6 février 2019

Tout s'explique

Le projet de rapprochement entre Alstom et Siemens rejeté

Pourquoi la Commission européenne a-t-elle refusé le rapprochement entre Alstom et Siemens ?

La Commission européenne a interdit aujourd’hui le projet d’acquisition de l’entreprise française de transport ferroviaire Alstom par le groupe allemand Siemens. La commissaire européenne à la Concurrence, Margrethe Vestager, a estimé que « cette concentration aurait entraîné une hausse des prix pour les systèmes de signalisation qui assurent la sécurité des passagers et pour les futures générations de trains à très grande vitesse ». La Commission européenne a précisé avoir reçu « plusieurs plaintes émanant de clients, de concurrents, d’associations professionnelles et de syndicats » et « des observations négatives de plusieurs autorités nationales de la concurrence ».

Pourquoi la réglementation européenne sur la concurrence est-elle contestée ?

La Commission européenne possède le pouvoir de s’opposer à une concentration d’entreprises d’une certaine taille si celle-ci nuit à la concurrence et aux consommateurs depuis un règlement européen de 1989, qui a été remplacé par un nouveau texte en 2004. Sur plus de 6 000 dossiers reçus en près de 30 ans, la Commission en a rejeté moins d’une trentaine. La ministre chargée des Affaires européennes, Nathalie Loiseau, a estimé dimanche que les règles de la Commission européenne en matière de concurrence étaient « devenues absurdes » parce qu’elles empêchaient de « construire des champions européens » capables de rivaliser avec les grands groupes d’autres continents. Les ministres français et allemand de l’Économie ont exprimé ces derniers jours le souhait de modifier ces règles européennes.

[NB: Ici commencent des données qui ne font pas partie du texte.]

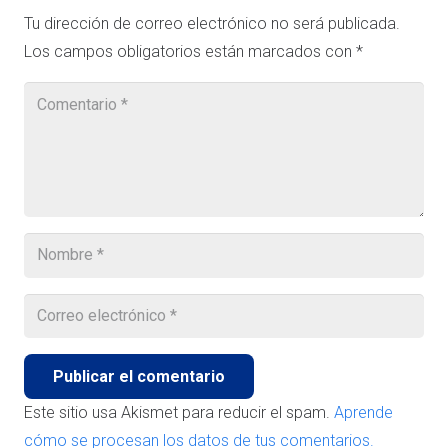
Tu dirección de correo electrónico no será publicada.
Los campos obligatorios están marcados con
*
Publicar el comentario
Este sitio usa Akismet para reducir el spam.
Aprende
cómo se procesan los datos de tus comentarios.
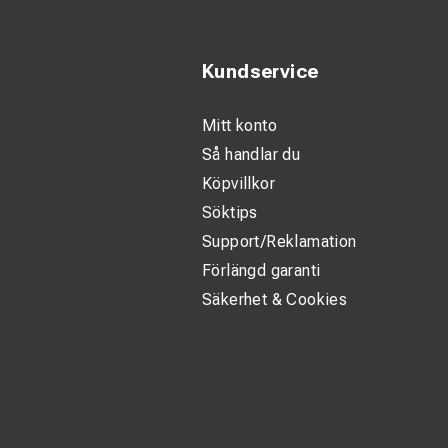
Kundservice
Mitt konto
Så handlar du
Köpvillkor
Söktips
Support/Reklamation
Förlängd garanti
Säkerhet & Cookies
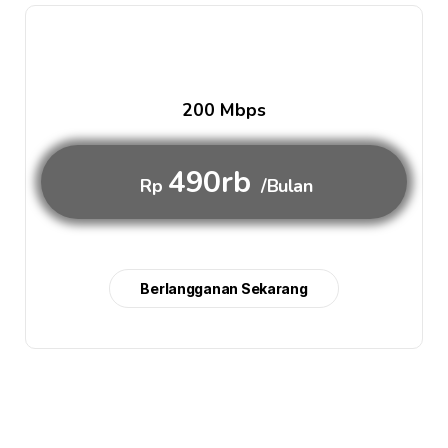
200 Mbps
490rb
Rp
/Bulan
Berlangganan Sekarang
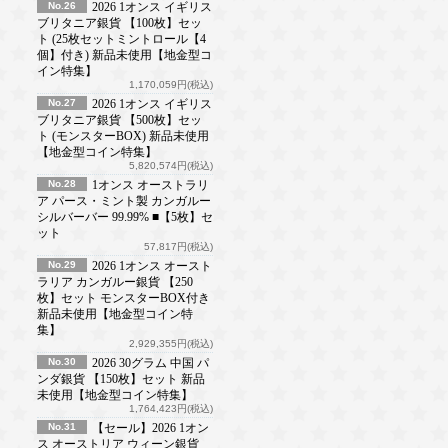
No.26
2026 1オンス イギリス
ブリタニア銀貨 【100枚】セッ
ト (25枚セットミントロール【4
個】付き) 新品未使用【地金型コ
イン特集】
1,170,059円(税込)
No.27
2026 1オンス イギリス
ブリタニア銀貨 【500枚】セッ
ト (モンスターBOX) 新品未使用
【地金型コイン特集】
5,820,574円(税込)
No.28
1オンス オーストラリ
ア パース・ミント製 カンガルー
シルバーバー 99.99% ■【5枚】セ
ット
57,817円(税込)
No.29
2026 1オンス オースト
ラリア カンガルー銀貨 【250
枚】セット モンスターBOX付き
新品未使用【地金型コイン特
集】
2,929,355円(税込)
No.30
2026 30グラム 中国 パ
ンダ銀貨 【150枚】セット 新品
未使用【地金型コイン特集】
1,764,423円(税込)
No.31
【セール】2026 1オン
ス オーストリア ウィーン銀貨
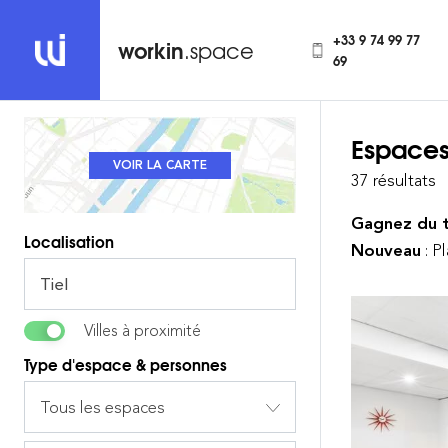
+33 9 74 99 77
workin
.space
69
Espaces
REVENIR À LA LISTE
VOIR LA CARTE
37 résultats
Gagnez du 
Localisation
Nouveau
: P
Villes à proximité
Type d'espace & personnes
Tous les espaces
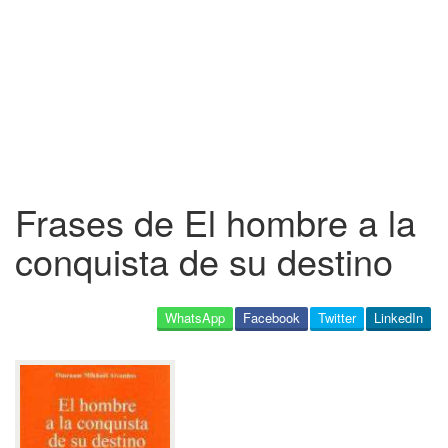
Frases de El hombre a la
conquista de su destino
WhatsApp
Facebook
Twitter
LinkedIn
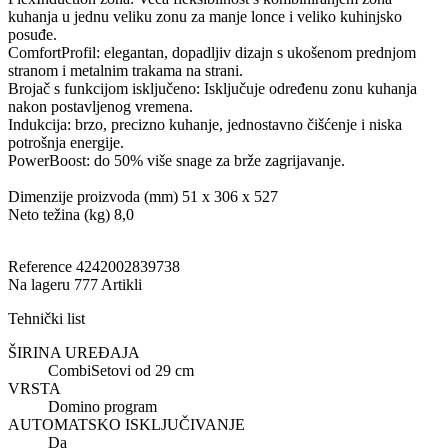
kuhanja u jednu veliku zonu za manje lonce i veliko kuhinjsko
posuđe.
ComfortProfil: elegantan, dopadljiv dizajn s ukošenom prednjom
stranom i metalnim trakama na strani.
Brojač s funkcijom isključeno: Isključuje određenu zonu kuhanja
nakon postavljenog vremena.
Indukcija: brzo, precizno kuhanje, jednostavno čišćenje i niska
potrošnja energije.
PowerBoost: do 50% više snage za brže zagrijavanje.
Dimenzije proizvoda (mm) 51 x 306 x 527
Neto težina (kg) 8,0
Reference
4242002839738
Na lageru
777 Artikli
Tehnički list
ŠIRINA UREĐAJA
CombiSetovi od 29 cm
VRSTA
Domino program
AUTOMATSKO ISKLJUČIVANJE
Da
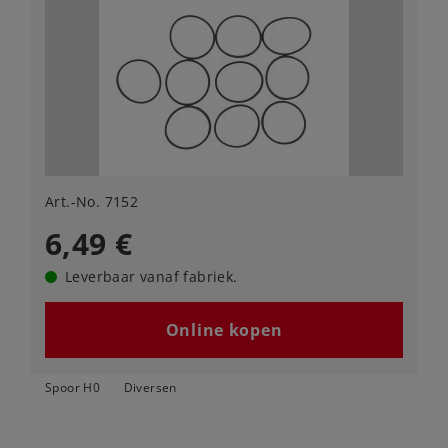
Art.-No. 7152
6,49 €
Leverbaar vanaf fabriek.
Online kopen
Spoor H0
Diversen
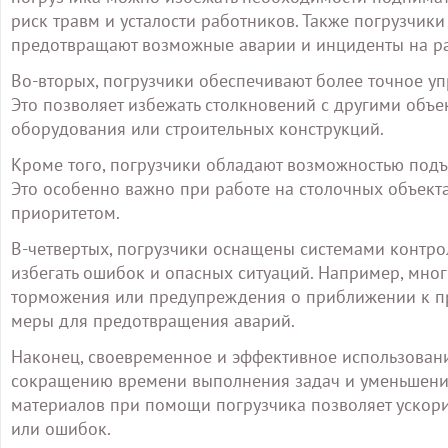
риск травм и усталости работников. Также погрузчик
предотвращают возможные аварии и инциденты на р
Во-вторых, погрузчики обеспечивают более точное у
Это позволяет избежать столкновений с другими объ
оборудования или строительных конструкций.
Кроме того, погрузчики обладают возможностью подъ
Это особенно важно при работе на столочных объекта
приоритетом.
В-четвертых, погрузчики оснащены системами контр
избегать ошибок и опасных ситуаций. Например, мно
торможения или предупреждения о приближении к пр
меры для предотвращения аварий.
Наконец, своевременное и эффективное использовани
сокращению времени выполнения задач и уменьшению
материалов при помощи погрузчика позволяет ускор
или ошибок.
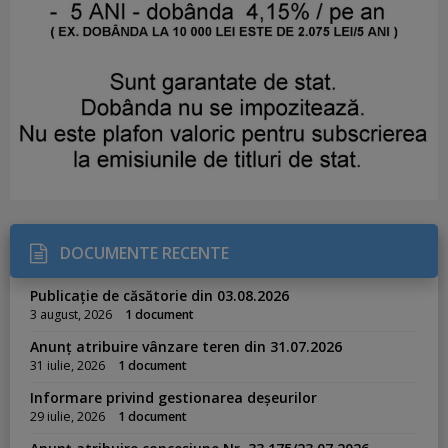
DOCUMENTE RECENTE
Publicație de căsătorie din 03.08.2026
3 august, 2026
1 document
Anunț atribuire vânzare teren din 31.07.2026
31 iulie, 2026
1 document
Informare privind gestionarea deșeurilor
29 iulie, 2026
1 document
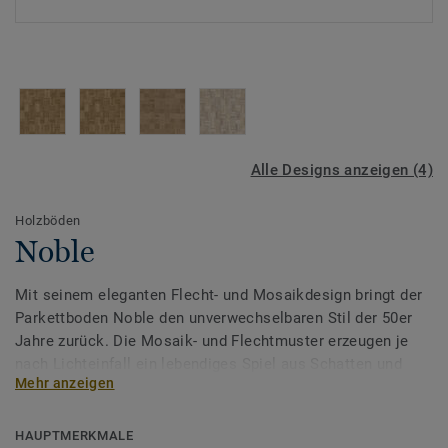
Alle Designs anzeigen (4)
Holzböden
Noble
Mit seinem eleganten Flecht- und Mosaikdesign bringt der
Parkettboden Noble den unverwechselbaren Stil der 50er
Jahre zurück. Die Mosaik- und Flechtmuster erzeugen je
nach Lichteinfall ein lebendiges Spiel aus Schatten und
Mehr anzeigen
Reflexen, das dem Raum Tiefe und Dynamik verleiht. Trotz
seines Retro-Charmes wirkt Noble dabei modern und
stilvoll – ein Boden mit Charakter und Stilbewusstsein.
HAUPTMERKMALE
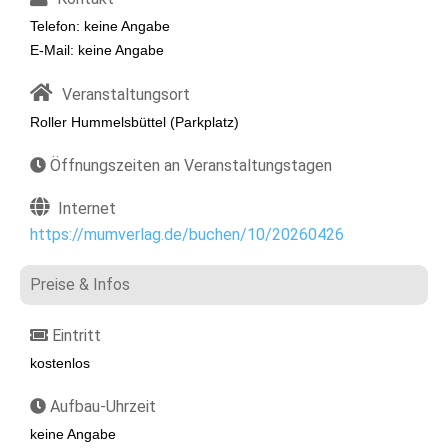
Telefon: keine Angabe
E-Mail: keine Angabe
Veranstaltungsort
Roller Hummelsbüttel (Parkplatz)
Öffnungszeiten an Veranstaltungstagen
Internet
https://mumverlag.de/buchen/10/20260426
Preise & Infos
Eintritt
kostenlos
Aufbau-Uhrzeit
keine Angabe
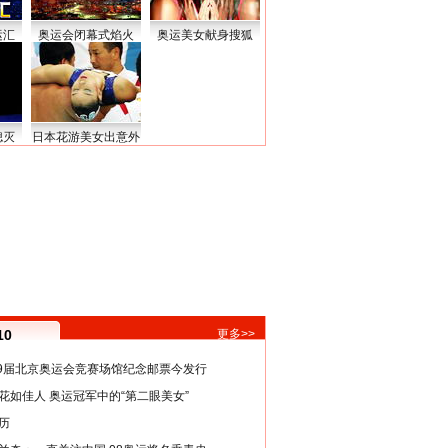
运汇
奥运会闭幕式焰火
奥运美女献身搜狐
熄灭
日本花游美女出意外
10
更多>>
29届北京奥运会竞赛场馆纪念邮票今发行
花如佳人 奥运冠军中的“第二眼美女”
历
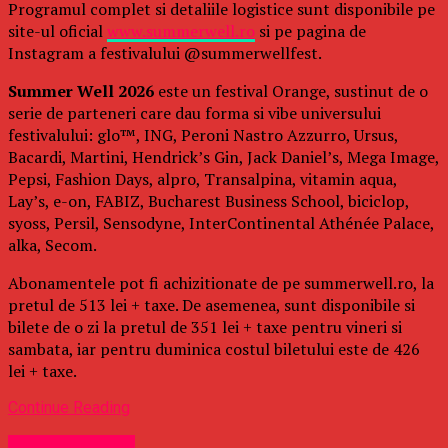
Programul complet si detaliile logistice sunt disponibile pe
site-ul oficial
www.summerwell.ro
si pe pagina de
Instagram a festivalului @summerwellfest.
Summer Well 2026
este un festival Orange, sustinut de o
serie de parteneri care dau forma si vibe universului
festivalului: glo™, ING, Peroni Nastro Azzurro, Ursus,
Bacardi, Martini, Hendrick’s Gin, Jack Daniel’s, Mega Image,
Pepsi, Fashion Days, alpro, Transalpina, vitamin aqua,
Lay’s, e-on, FABIZ, Bucharest Business School, biciclop,
syoss, Persil, Sensodyne, InterContinental Athénée Palace,
alka, Secom.
Abonamentele pot fi achizitionate de pe summerwell.ro, la
pretul de 513 lei + taxe. De asemenea, sunt disponibile si
bilete de o zi la pretul de 351 lei + taxe pentru vineri si
sambata, iar pentru duminica costul biletului este de 426
lei + taxe.
Continue Reading
Uncategorized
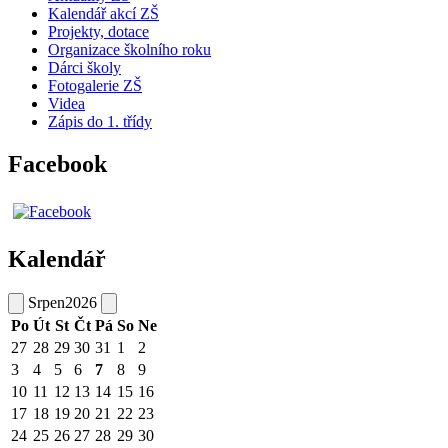
Kalendář akcí ZŠ
Projekty, dotace
Organizace školního roku
Dárci školy
Fotogalerie ZŠ
Videa
Zápis do 1. třídy
Facebook
Kalendář
Srpen
2026
Po
Út
St
Čt
Pá
So
Ne
27
28
29
30
31
1
2
3
4
5
6
7
8
9
10
11
12
13
14
15
16
17
18
19
20
21
22
23
24
25
26
27
28
29
30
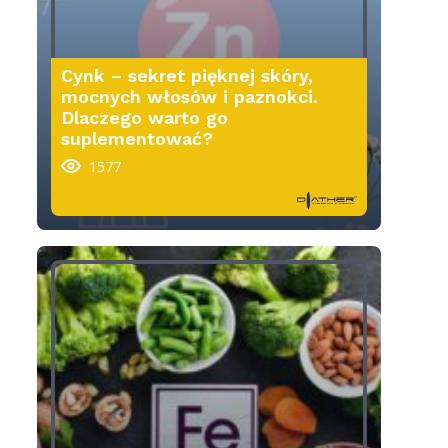
Cynk – sekret pięknej skóry,
mocnych włosów i paznokci.
Dlaczego warto go
suplementować?
1577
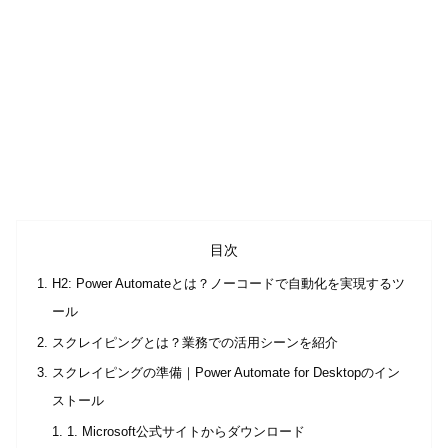
目次
H2: Power Automateとは？ノーコードで自動化を実現するツ
ール
スクレイピングとは？業務での活用シーンを紹介
スクレイピングの準備｜Power Automate for Desktopのイン
ストール
1. Microsoft公式サイトからダウンロード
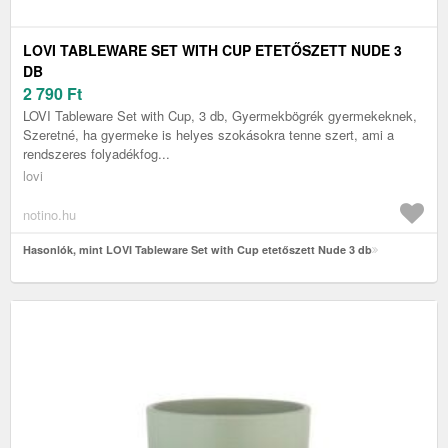
LOVI TABLEWARE SET WITH CUP ETETŐSZETT NUDE 3
DB
2 790
Ft
LOVI Tableware Set with Cup, 3 db, Gyermekbögrék gyermekeknek,
Szeretné, ha gyermeke is helyes szokásokra tenne szert, ami a
rendszeres folyadékfog...
lovi
notino.hu
Hasonlók, mint LOVI Tableware Set with Cup etetőszett Nude 3 db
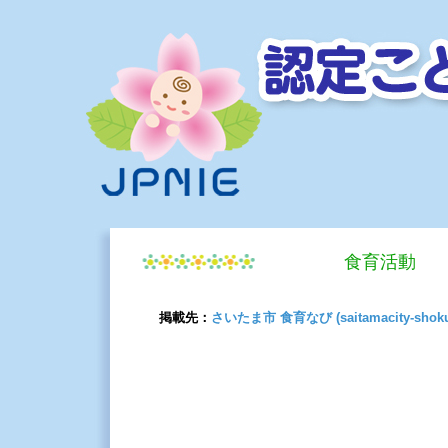
食育活動
掲載先：
さいたま市 食育なび (saitamacity-shokui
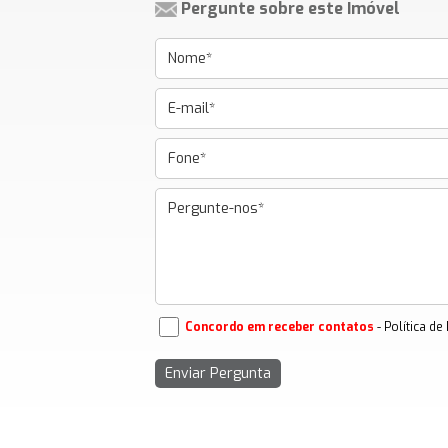
Pergunte sobre este Imóvel
Concordo em receber contatos
- Política de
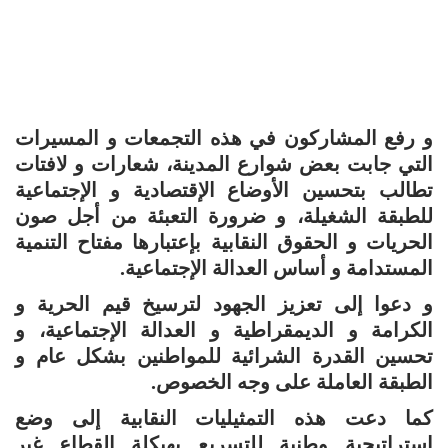
و رفع المشاركون في هذه التجمعات و المسيرات
التي جابت بعض شوارع المدينة، شعارات و لافتات
تطالب بتحسين الأوضاع الإقتصادية و الإجتماعية
للطبقة الشغيلة، و ضرورة التعبئة من أجل صون
الحريات و الحقوق النقابية بإعتبارها مفتاح التنمية
المستدامة و أساس العدالة الإجتماعية.
و دعوا إلى تعزيز الجهود لترسيخ قيم الحرية و
الكرامة و الديمقراطية و العدالة الإجتماعية، و
تحسين القدرة الشرائية للمواطنين بشكل عام و
الطبقة العاملة على وجه الخصوص.
كما دعت هذه التمثيليات النقابية إلى وضع
إستراتيجية وطنية للتسريع بهيكلة القطاع غير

Bruno Le Maire a ainsi proposé que « le Conseil européen, c’est-à-dire les chefs d’État, puisse s’exprimer sur la décision européenne en matière de concurrence ».

Quel était le but de la fusion ?

Annoncé en 2017, le projet de rapprochement d’Alstom et des activités ferroviaires de Siemens avait été présenté par les patrons des deux groupes comme l’opportunité de créer un « champion européen » capable de rivaliser avec le numéro un mondial du secteur ferroviaire, le chinois CRRC. Créé en 2015 par la fusion de deux entreprises publiques, CRRC a réalisé en 2017 environ 26 milliards d’euros de chiffre d’affaires, contre environ 15 milliards pour Alstom et la branche mobilité de Siemens réunis. Il revendique sa présence dans 104 pays à travers tous les continents. La commissaire européenne Margrethe Vestager a toutefois déclaré que CRRC réalisait « 90 % de son chiffre d’affaires en Chine » et qu’il n’y avait « aucune perspective d’entrée des Chinois sur le marché européen dans un avenir prévisible ».